# [本文抜粋]

***

ライブ中はライブのことしか考えられない。それがどれだけ楽しいことか、私は知ってしまった。

あの頃の佐々木さんはガリガリに痩せていて(今も細いけど)、鬼太郎みたいに前髪で片目を隠していた。一般的に言ったら全然イケメンとかではない。でもステージ上で声を張り、グレッチを掻き鳴らす佐々木さんは今まで見てきたどんな人間よりもかっこよかった。激しいアクションでボルドーの革ジャンが翻って、見えた裏地のチェック柄が可愛らしかった。
姐さんは今じゃ考えられないほど露出の多い衣装で(黒いチューブトップ+赤のミニスカにお花みたいな柄のタイツ)でも全然いやらしくなくて、白い肌とツヤツヤの髪が本当にステージ上で発光していて眩しかった。夢にまで見たあのステップ。美しくてかわいくて一瞬で虜になった。
なべちゃんの記憶はあんまりない。(記憶のキャパの限界を超えた)なんか金髪に近いモジャモジャでタンクトップ着てて今よりかなりチャラくて佐々木さんとの対比がすごかった。月と太陽じゃん。(今もそうだよ)(?)
デュランはいかつくてギターはもちろんだけどコーラスの歌が上手すぎて、誰もこいつに勝てんやろ。と思っていた。(ツアーが終わったら脱退しててあまりのスピードに驚く暇もなかった)(今となっては大爆笑案件)

  家訓

そこからは怒涛のフラッド追っかけ人生の始まりである。
それまで遠征なんてほとんどしたことない私が様々な交通手段を駆使して西へ東へ奔走しては感情をめちゃくちゃにして帰ってくるさまは異様だったと思うし、普通に親には呆れられた(わかる)。そこまでするほどに、見られるチャンスは出来るだけ取りこぼしたくなかった。
「歌ってくれロックンロールバンド 今日が最後かもしれない」←フラッドファンが家訓のように反芻している歌詞だけれどたくさんの別れを経験してきた佐々木さんが歌うと本当に説得力が違くて、その言葉に取り憑かれたみたいにフラッドばかり観た。
そして副産物としてメンタルが驚くほど強くなった。元々お気楽な性格だけど、やはり社会に出ると自分のキャパシティに見合わないことをしなければいけなかったり、それが祟ってミスしたり、理不尽に怒られたりする。法定速度で走ってんのに追い抜きされるし。(あれマジでなんなん?)そんなときも心の中に棲んでいるイマジナリー佐々木亮介が上司、およびムカつきの対象に向かって中指を立ててくれる。(反省しろ)

***

# [提供資料]
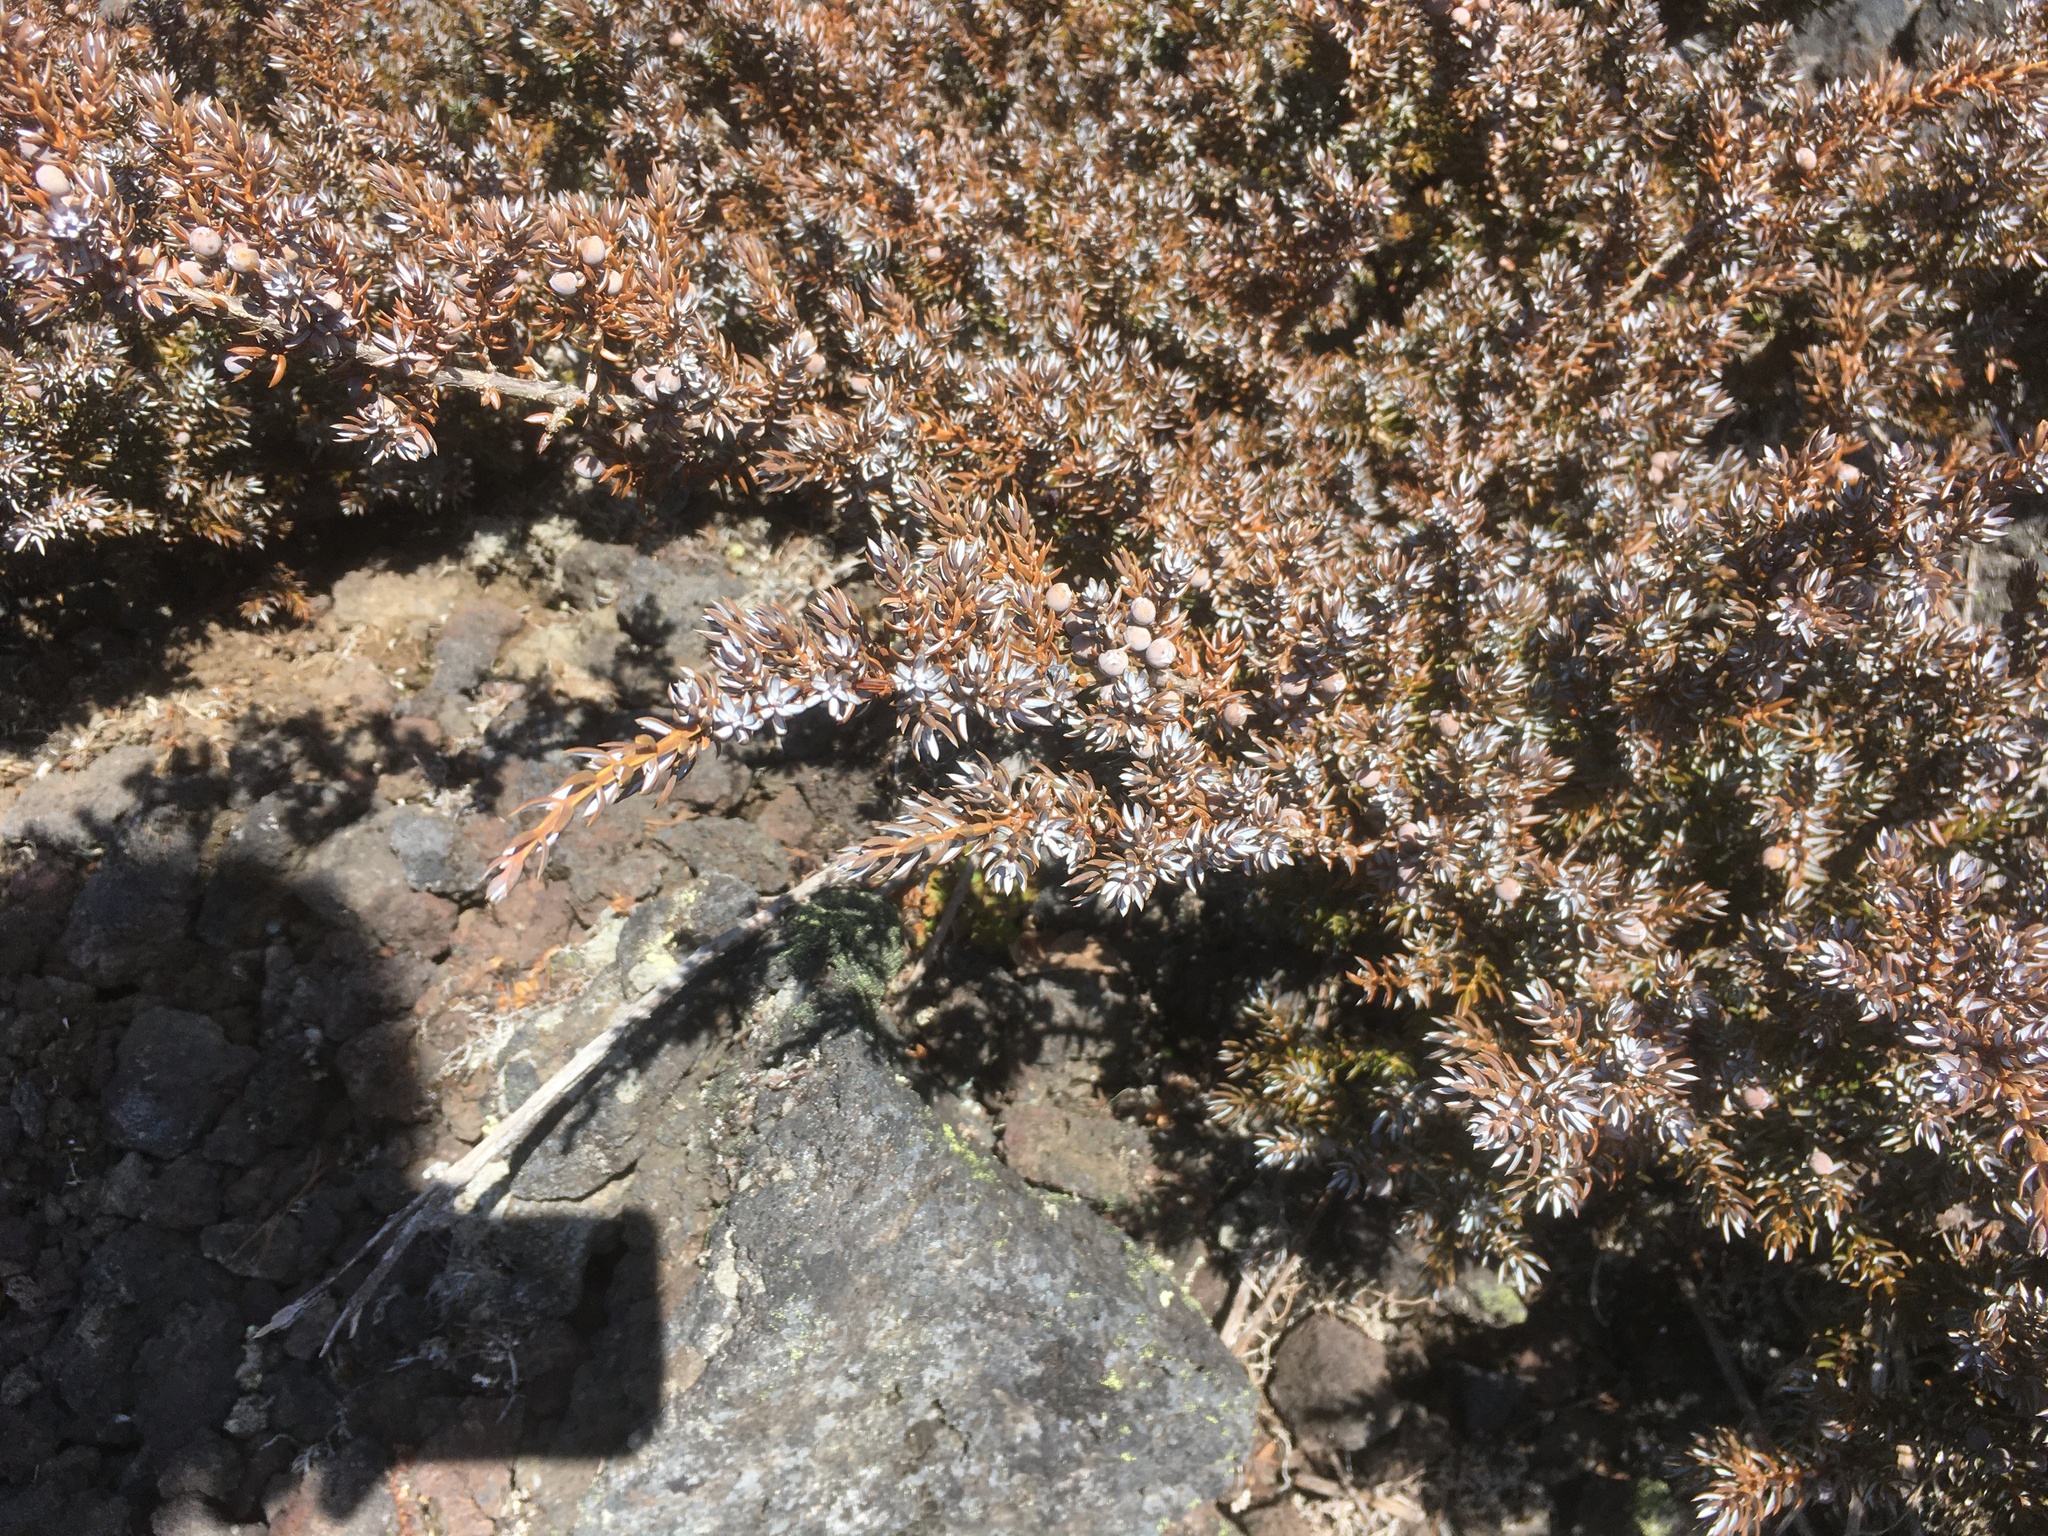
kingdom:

***

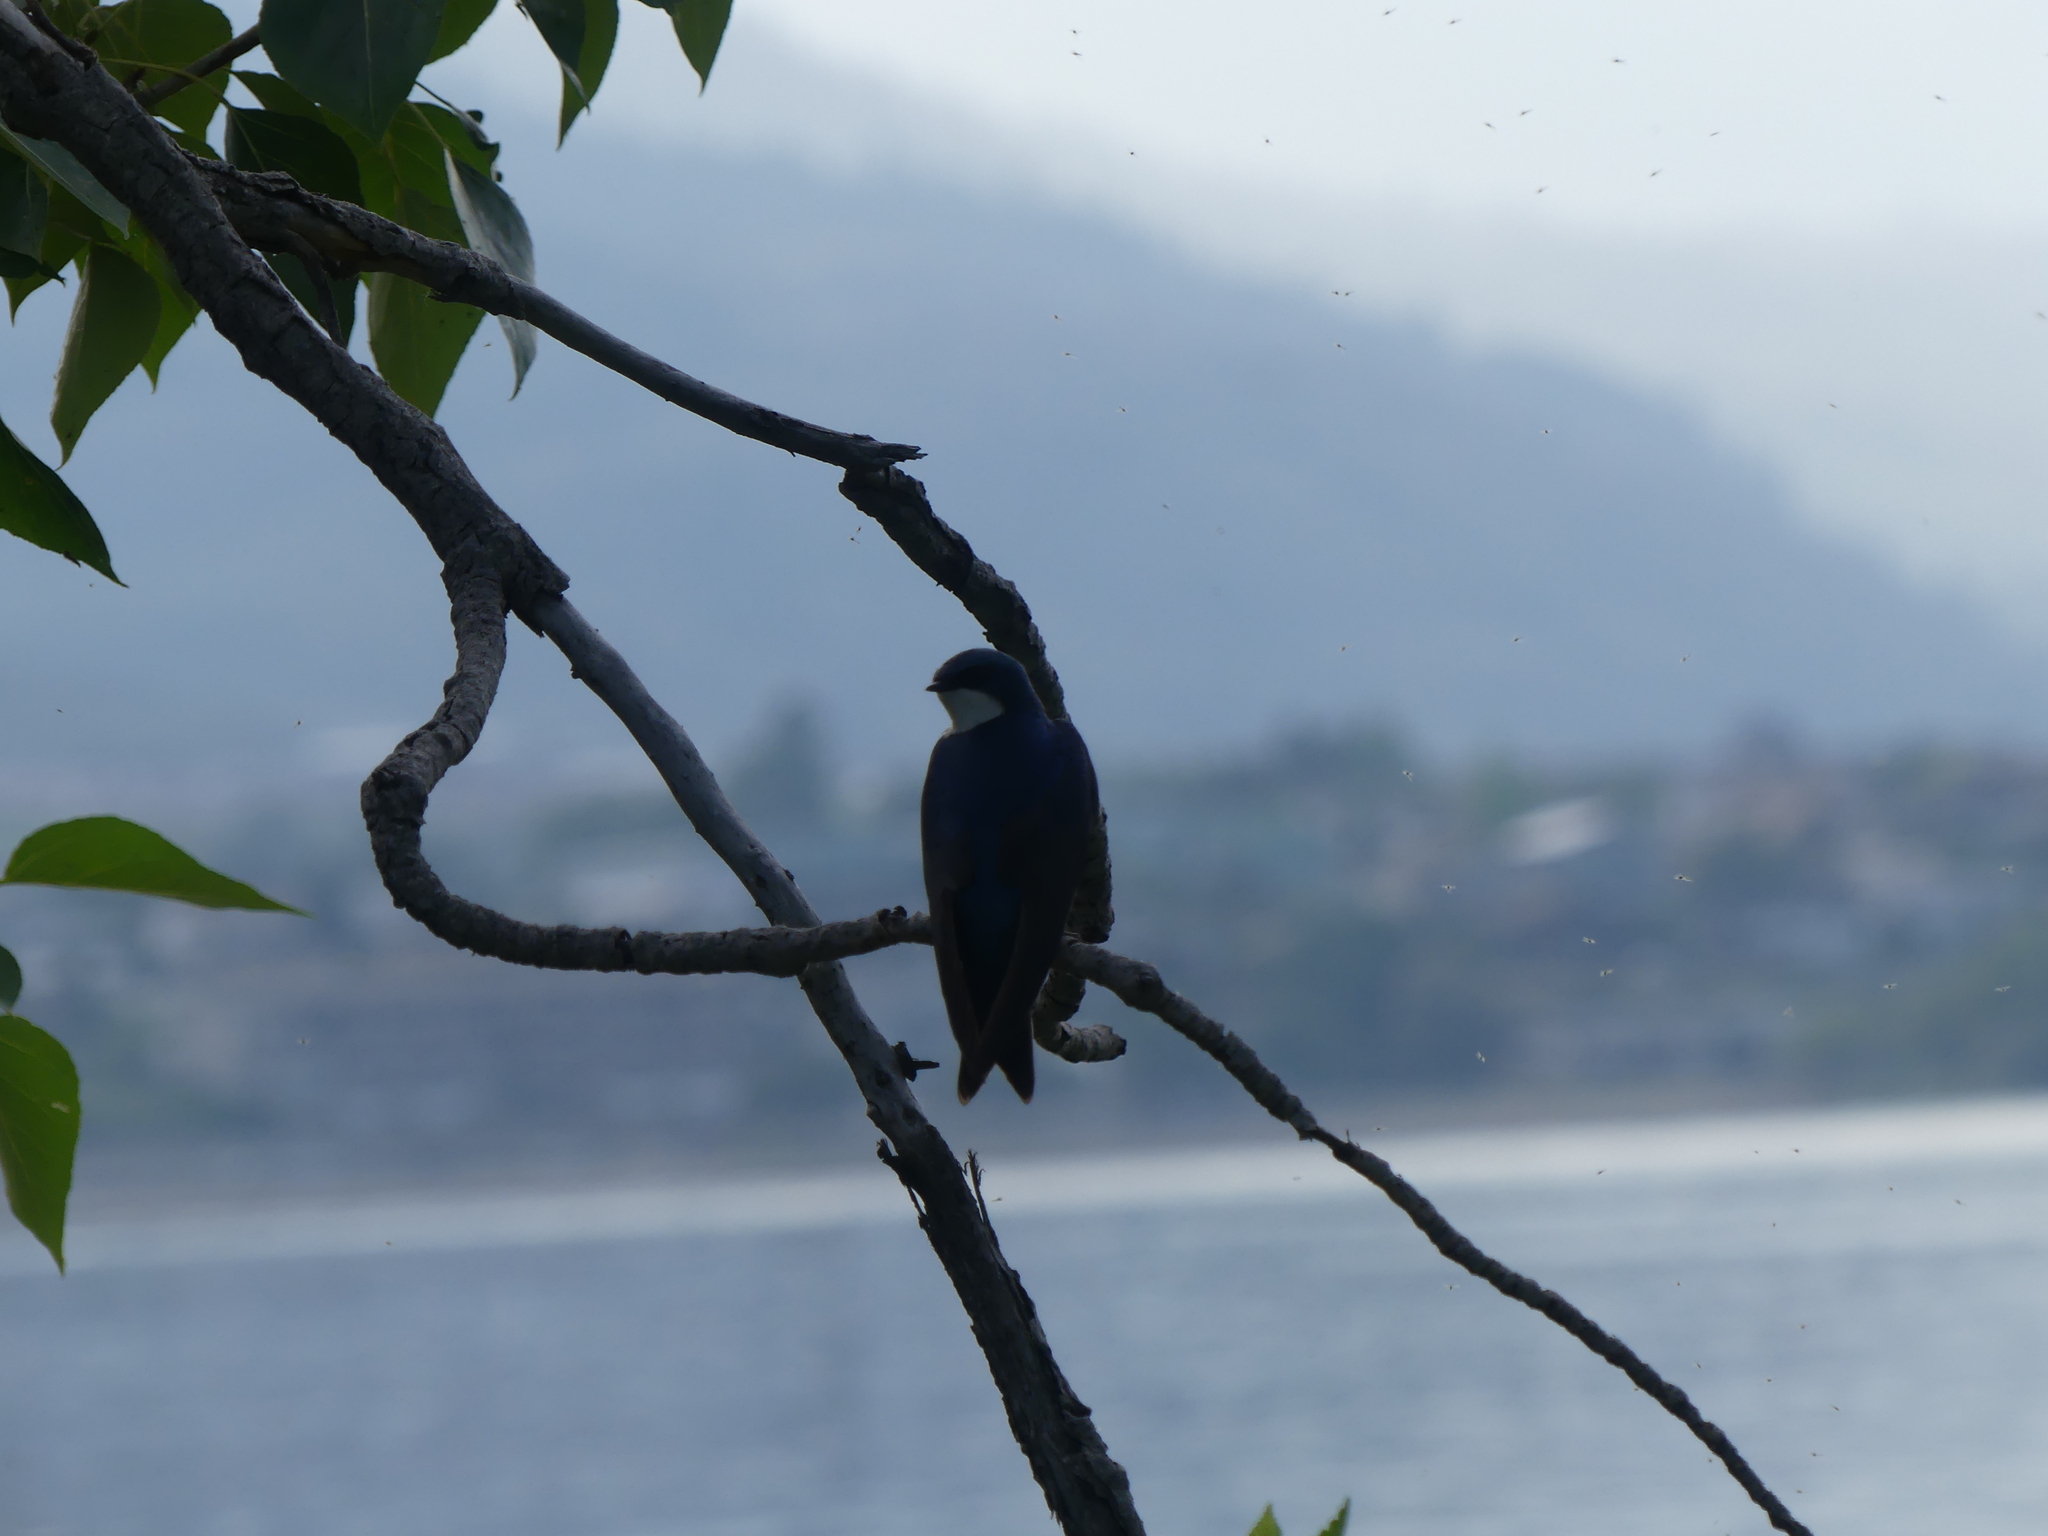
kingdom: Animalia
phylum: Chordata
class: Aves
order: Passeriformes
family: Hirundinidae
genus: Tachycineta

***

# [練習課題]
(A) 本文抜粋のうち、「なべちゃんの記憶はあんまりな」から「を立ててくれる。(反省しろ)」までを一字一句そのまま書き写すこと。
(B) 次の(i)〜(iii)が本文抜粋の内容と合うかどうか、それぞれ「はい」か「いいえ」で答え、判断の決め手となる本文の語句をそのまま引用すること。(i) 当時の佐々木さんは前髪で片目を隠していた。(ii) 書き手はそれ以前から遠征を頻繁にしていた。(iii) デュランはツアー終了後もバンドに在籍し続けた。
記録は本文とは別個の資料である。

# [全解答]
(A)
なべちゃんの記憶はあんまりない。(記憶のキャパの限界を超えた)なんか金髪に近いモジャモジャでタンクトップ着てて今よりかなりチャラくて佐々木さんとの対比がすごかった。月と太陽じゃん。(今もそうだよ)(?)
デュランはいかつくてギターはもちろんだけどコーラスの歌が上手すぎて、誰もこいつに勝てんやろ。と思っていた。(ツアーが終わったら脱退しててあまりのスピードに驚く暇もなかった)(今となっては大爆笑案件)

  家訓

そこからは怒涛のフラッド追っかけ人生の始まりである。
それまで遠征なんてほとんどしたことない私が様々な交通手段を駆使して西へ東へ奔走しては感情をめちゃくちゃにして帰ってくるさまは異様だったと思うし、普通に親には呆れられた(わかる)。そこまでするほどに、見られるチャンスは出来るだけ取りこぼしたくなかった。
「歌ってくれロックンロールバンド 今日が最後かもしれない」←フラッドファンが家訓のように反芻している歌詞だけれどたくさんの別れを経験してきた佐々木さんが歌うと本当に説得力が違くて、その言葉に取り憑かれたみたいにフラッドばかり観た。
そして副産物としてメンタルが驚くほど強くなった。元々お気楽な性格だけど、やはり社会に出ると自分のキャパシティに見合わないことをしなければいけなかったり、それが祟ってミスしたり、理不尽に怒られたりする。法定速度で走ってんのに追い抜きされるし。(あれマジでなんなん?)そんなときも心の中に棲んでいるイマジナリー佐々木亮介が上司、およびムカつきの対象に向かって中指を立ててくれる。(反省しろ)

(B)
(i) はい 「鬼太郎みたいに前髪で片目を隠していた」
(ii) いいえ 「それまで遠征なんてほとんどしたことない私が」
(iii) いいえ 「ツアーが終わったら脱退してて」